**Exercise 1**
Decide whether each statement agrees with the thread about a scratched GTO. Answer yes or no, and quote the words from the thread that settle it.
(a) The repair of the damage from the neighbor kid's bike comes to about $900 in total.
(b) The paint shop recommended leaving a black bra on the front end.
(c) The guy BitterGenius caught bumping his car left damage on it.
**Exercise 2**
Please translate this sentence from the thread about a scratched GTO into Spanish: "Paint guys also told me it seems to hide better on darker colors."
**Exercise 3**
Carry on the forum thread about a scratched GTO, starting right after its final sentence.

**Study text**
# First Parking Lot Scratch...



## DJ Dannis (May 9, 2006)

Just when you think more of college will be good for you, your beloved GTO gets messed up in the parking lot. Now... it took me a while to get over rock chips, I finally came to accept there's not too much I could do. But when the damage is done by someone else, errr, I just cringe. My poor baby!! Where is the respect??? Now do I pay to get it repaired (not like that's in the budget) or leave it because it will happen again...? It's like a crisis! The damage is not extensive, just very noticable upon close inspection, three deep scratches, plus some wonderful smudges. Does anyone else share the same pain??

Thanks,
Dan


----------



## BitterGenius (Jul 25, 2006)

dude....do u have a trailer hitch on your GTO? What the heck it that!!!! Its a sports car man, not a truck!

Oh, and yeah, i hate people that ding my car. Especially when peeps are parellel parking. I caught a guy bumping me once. It didnt do anything but i sure scared the crap out of him when I yelled! Haha!


----------



## radioboy (Jun 21, 2006)

Dude, I feel your pain. 
As I reported in another thread, a little neighbor kid learning how to ride a bike did a number along the entire side of my GTO. Scratches are too deep, and I’ll need new paint on the door, front & rear fenders, for a total of about $900. At least the parents told me about it and promised to cover the cost of the repair. We’ll see. 

As for front end chips/dings:
While in the paint shop, I had an opportunity to check out very closely a car that had the 3M paint protection film on the front end, including the lamps. It really didn’t affect the appearance. Up close, I could detect the edge of the film on the hood and fenders. On the bumper and the lamps, it was INvisible to me, until someone showed me where the film was applied. Keep in mind this was in shop lighting, not outside. Paint guys also told me it seems to hide better on darker colors. I noticed a slight texture, and it appeared to have yellowed a tiny bit, suggesting the stuff I saw had been on there for quite awhile. These weren’t the guys who actually install the stuff, and the paint shop seemed to have no opinion on whether it was worth the cost (about $600+), but they definitely advised against leaving a black bra on the front end.

**Record set**
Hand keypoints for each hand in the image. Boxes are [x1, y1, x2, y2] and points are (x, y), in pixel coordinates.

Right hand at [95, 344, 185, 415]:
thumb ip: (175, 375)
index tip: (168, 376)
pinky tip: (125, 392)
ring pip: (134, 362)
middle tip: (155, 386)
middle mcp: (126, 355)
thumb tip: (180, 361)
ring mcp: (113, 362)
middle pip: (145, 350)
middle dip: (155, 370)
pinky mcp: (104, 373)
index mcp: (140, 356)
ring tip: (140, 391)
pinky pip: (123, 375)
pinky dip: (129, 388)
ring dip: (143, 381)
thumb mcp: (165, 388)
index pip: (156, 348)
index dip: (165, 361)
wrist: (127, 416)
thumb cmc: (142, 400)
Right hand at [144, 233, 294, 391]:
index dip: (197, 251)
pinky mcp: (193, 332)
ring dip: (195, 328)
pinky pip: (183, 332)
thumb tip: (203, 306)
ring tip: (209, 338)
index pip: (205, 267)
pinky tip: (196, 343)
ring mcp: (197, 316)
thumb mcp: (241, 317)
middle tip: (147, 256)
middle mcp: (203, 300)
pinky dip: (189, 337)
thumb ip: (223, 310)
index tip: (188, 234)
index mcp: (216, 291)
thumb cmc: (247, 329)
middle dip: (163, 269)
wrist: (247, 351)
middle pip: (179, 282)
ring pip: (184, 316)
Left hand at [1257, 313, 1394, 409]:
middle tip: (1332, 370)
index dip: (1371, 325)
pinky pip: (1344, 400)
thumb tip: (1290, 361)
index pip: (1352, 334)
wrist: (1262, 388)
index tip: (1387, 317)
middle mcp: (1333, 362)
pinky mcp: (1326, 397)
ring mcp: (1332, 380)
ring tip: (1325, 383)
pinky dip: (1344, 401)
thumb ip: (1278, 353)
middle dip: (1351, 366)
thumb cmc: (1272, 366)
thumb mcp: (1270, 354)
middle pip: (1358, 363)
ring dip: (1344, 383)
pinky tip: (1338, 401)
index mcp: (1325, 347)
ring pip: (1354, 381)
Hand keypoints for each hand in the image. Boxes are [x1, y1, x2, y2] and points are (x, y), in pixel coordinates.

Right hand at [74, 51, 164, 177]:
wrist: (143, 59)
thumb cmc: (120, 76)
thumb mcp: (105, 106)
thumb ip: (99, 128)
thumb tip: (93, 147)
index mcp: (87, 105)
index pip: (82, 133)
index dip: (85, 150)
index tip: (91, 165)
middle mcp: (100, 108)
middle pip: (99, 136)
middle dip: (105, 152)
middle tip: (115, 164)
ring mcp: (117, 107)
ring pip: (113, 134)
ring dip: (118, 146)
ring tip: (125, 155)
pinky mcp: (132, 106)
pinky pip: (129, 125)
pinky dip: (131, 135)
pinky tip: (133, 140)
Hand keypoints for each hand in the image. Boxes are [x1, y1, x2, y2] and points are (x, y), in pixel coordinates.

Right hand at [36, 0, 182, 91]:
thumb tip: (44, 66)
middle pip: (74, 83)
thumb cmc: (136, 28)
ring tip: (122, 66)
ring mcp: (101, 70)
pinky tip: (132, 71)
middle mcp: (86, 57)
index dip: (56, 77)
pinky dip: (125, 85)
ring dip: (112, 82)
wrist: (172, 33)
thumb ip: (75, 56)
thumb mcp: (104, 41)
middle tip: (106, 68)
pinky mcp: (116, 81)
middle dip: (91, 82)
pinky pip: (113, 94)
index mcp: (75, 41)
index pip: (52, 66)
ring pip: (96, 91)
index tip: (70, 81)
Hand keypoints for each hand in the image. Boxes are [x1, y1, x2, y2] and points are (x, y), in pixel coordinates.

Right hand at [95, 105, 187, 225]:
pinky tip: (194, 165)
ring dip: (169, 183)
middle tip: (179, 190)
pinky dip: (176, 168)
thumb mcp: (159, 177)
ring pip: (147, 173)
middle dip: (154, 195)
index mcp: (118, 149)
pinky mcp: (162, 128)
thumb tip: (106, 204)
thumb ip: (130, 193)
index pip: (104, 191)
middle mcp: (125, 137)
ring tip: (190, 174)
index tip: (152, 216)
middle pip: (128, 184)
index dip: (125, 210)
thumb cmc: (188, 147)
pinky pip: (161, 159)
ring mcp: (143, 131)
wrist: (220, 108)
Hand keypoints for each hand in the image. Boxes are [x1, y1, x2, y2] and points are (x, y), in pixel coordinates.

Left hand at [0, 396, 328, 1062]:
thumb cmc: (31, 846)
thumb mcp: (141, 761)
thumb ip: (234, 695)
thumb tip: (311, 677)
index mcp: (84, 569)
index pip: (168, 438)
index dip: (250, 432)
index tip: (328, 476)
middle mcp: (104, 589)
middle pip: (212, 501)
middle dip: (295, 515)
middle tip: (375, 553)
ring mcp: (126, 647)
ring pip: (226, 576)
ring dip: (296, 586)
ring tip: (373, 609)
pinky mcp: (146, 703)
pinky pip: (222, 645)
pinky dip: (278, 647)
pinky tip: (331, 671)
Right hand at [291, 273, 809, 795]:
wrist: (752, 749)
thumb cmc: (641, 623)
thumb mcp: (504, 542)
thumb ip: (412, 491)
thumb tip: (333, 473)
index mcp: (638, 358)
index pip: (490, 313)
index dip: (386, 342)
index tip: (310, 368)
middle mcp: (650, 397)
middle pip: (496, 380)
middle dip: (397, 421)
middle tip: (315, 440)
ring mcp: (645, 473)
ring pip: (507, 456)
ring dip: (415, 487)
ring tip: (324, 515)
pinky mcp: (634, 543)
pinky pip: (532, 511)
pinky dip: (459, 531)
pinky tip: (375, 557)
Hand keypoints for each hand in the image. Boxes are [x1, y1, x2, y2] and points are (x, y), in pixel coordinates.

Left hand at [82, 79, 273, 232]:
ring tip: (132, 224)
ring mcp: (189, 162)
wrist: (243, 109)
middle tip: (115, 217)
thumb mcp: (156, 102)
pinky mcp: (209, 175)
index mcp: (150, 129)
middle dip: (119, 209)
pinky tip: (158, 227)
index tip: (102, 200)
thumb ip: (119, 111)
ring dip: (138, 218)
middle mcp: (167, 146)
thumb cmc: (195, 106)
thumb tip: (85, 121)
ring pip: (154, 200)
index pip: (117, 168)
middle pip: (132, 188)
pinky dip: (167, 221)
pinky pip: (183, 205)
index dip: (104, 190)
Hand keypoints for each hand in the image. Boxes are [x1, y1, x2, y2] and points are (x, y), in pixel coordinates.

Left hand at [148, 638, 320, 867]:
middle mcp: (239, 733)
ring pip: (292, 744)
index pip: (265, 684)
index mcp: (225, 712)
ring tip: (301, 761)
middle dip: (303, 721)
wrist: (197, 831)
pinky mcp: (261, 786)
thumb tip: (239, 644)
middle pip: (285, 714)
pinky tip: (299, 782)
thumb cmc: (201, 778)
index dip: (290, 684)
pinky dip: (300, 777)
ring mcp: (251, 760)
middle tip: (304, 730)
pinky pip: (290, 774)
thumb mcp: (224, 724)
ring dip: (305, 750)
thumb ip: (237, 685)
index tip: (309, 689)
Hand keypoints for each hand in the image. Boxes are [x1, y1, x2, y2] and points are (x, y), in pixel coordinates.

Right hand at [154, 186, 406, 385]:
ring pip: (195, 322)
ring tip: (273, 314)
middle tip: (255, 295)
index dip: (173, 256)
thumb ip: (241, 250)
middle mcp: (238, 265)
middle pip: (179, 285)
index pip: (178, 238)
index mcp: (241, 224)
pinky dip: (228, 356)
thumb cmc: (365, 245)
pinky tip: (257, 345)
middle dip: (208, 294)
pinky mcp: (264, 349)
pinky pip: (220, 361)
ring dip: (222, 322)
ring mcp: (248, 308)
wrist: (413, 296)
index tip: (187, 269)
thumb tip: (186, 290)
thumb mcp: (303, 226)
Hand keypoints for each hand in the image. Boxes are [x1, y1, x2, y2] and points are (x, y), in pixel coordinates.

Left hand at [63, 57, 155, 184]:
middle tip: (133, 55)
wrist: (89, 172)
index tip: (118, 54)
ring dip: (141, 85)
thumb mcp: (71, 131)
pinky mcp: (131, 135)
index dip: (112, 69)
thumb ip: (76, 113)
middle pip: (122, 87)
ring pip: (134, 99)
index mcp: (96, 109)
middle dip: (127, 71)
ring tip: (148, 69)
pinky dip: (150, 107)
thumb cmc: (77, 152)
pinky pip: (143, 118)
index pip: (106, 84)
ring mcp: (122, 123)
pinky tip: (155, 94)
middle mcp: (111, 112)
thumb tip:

**Written answer 1**
(a) Yes: "for a total of about $900"
(b) No: "they definitely advised against leaving a black bra on the front end"
(c) No: "It didnt do anything"

**Written answer 2**
Los de la pintura también me dijeron que parece disimularse mejor en los colores más oscuros.

**Written answer 3**
----------



## DJ Dannis (May 9, 2006)

BitterGenius said:


> dude....do u have a trailer hitch on your GTO? What the heck it that!!!! Its a sports car man, not a truck!
> 
> Oh, and yeah, i hate people that ding my car. Especially when peeps are parellel parking. I caught a guy bumping me once. It didnt do anything but i sure scared the crap out of him when I yelled! Haha!



If the sports car gets 13 MPG better than my 10 MPG Suburban, It's a good trade in $$ for long trips with a light load. Plus, I don't see too many ricers doing that... Another GTO show off point. :cheers We have balls under the hood :cool


----------



## CPO's GTO (Jul 1, 2006)

DJ Dannis said:


> It's like a crisis! The damage is not extensive, just very noticable upon close inspection, three deep scratches, plus some wonderful smudges. Does anyone else share the same pain??


Sorry brother, I know that's gotta hurt! So far so good with mine,
but I know my day will come. Not looking forward to it!


----------



## 6QTS11OZ (Mar 27, 2005)

Yeah I have a 1 inch crease on the left front fender and a ding on the right rear quarter panel (my own fault- what an idiot). But I figure I will deal with it for another year or two then I'll get it repaired and repainted. I am going to request (no matter how much more it costs) to have the front and side mirrors shot pretty heavy.


----------



## ShoddyHog (May 17, 2006)

DJ Dannis said:


> Does anyone else share the same pain??


I've owned enough new ones to know that stuff happens, so the chips (very few compared to what I hear about others' here) don't bother me. I also have a chip in my windshield too.

What DID bother me was about 3-4 weeks ago when I went out most of the day driving and/or running errands. The next morning, I washed it, and noticed a small dent and scratches in the hood. From the angle of the scratches and the dent, I came to the conclusion that someone threw something at my car while parked. If something would have hit me with enough mass to cause that, I darn sure would have noticed it.

What can I do? Just fantisize about dismembering the culprit with my .357 magnum. While I doubt I'd ever shoot anyone simply for F'ing with my car, I guarantee you it would be the last time they ever make that mistake.

Gerry


----------



## PHOTOGOAT (Feb 17, 2006)

Rock Chips = Tailgating.........pass the fools, or back off.

Rocks don't jump off the ground by themselves.......

Almost 10,000 miles and not a single chip.......

:cheers


----------



## ShoddyHog (May 17, 2006)

PHOTOGOAT said:


> Rock Chips = Tailgating.........pass the fools, or back off.
> 
> Rocks don't jump off the ground by themselves.......
> 
> ...


You must live in Ohio. :lol: 

Man, come to St. Louis for a week, and drive rush hour. You back off like you suggest, and you're going to have mini-vans blistering the paint on your driver's side passing you that fast.

I don't tailgate at all, and pretty much follow your logic, but 10k and no chips AT ALL? I'd have to see that to believe it.

Having said that, I have relatively few, and just flipped 10k yesterday. Some of these folks sound like it is more of a paint issue (bad batch?) than driving habits.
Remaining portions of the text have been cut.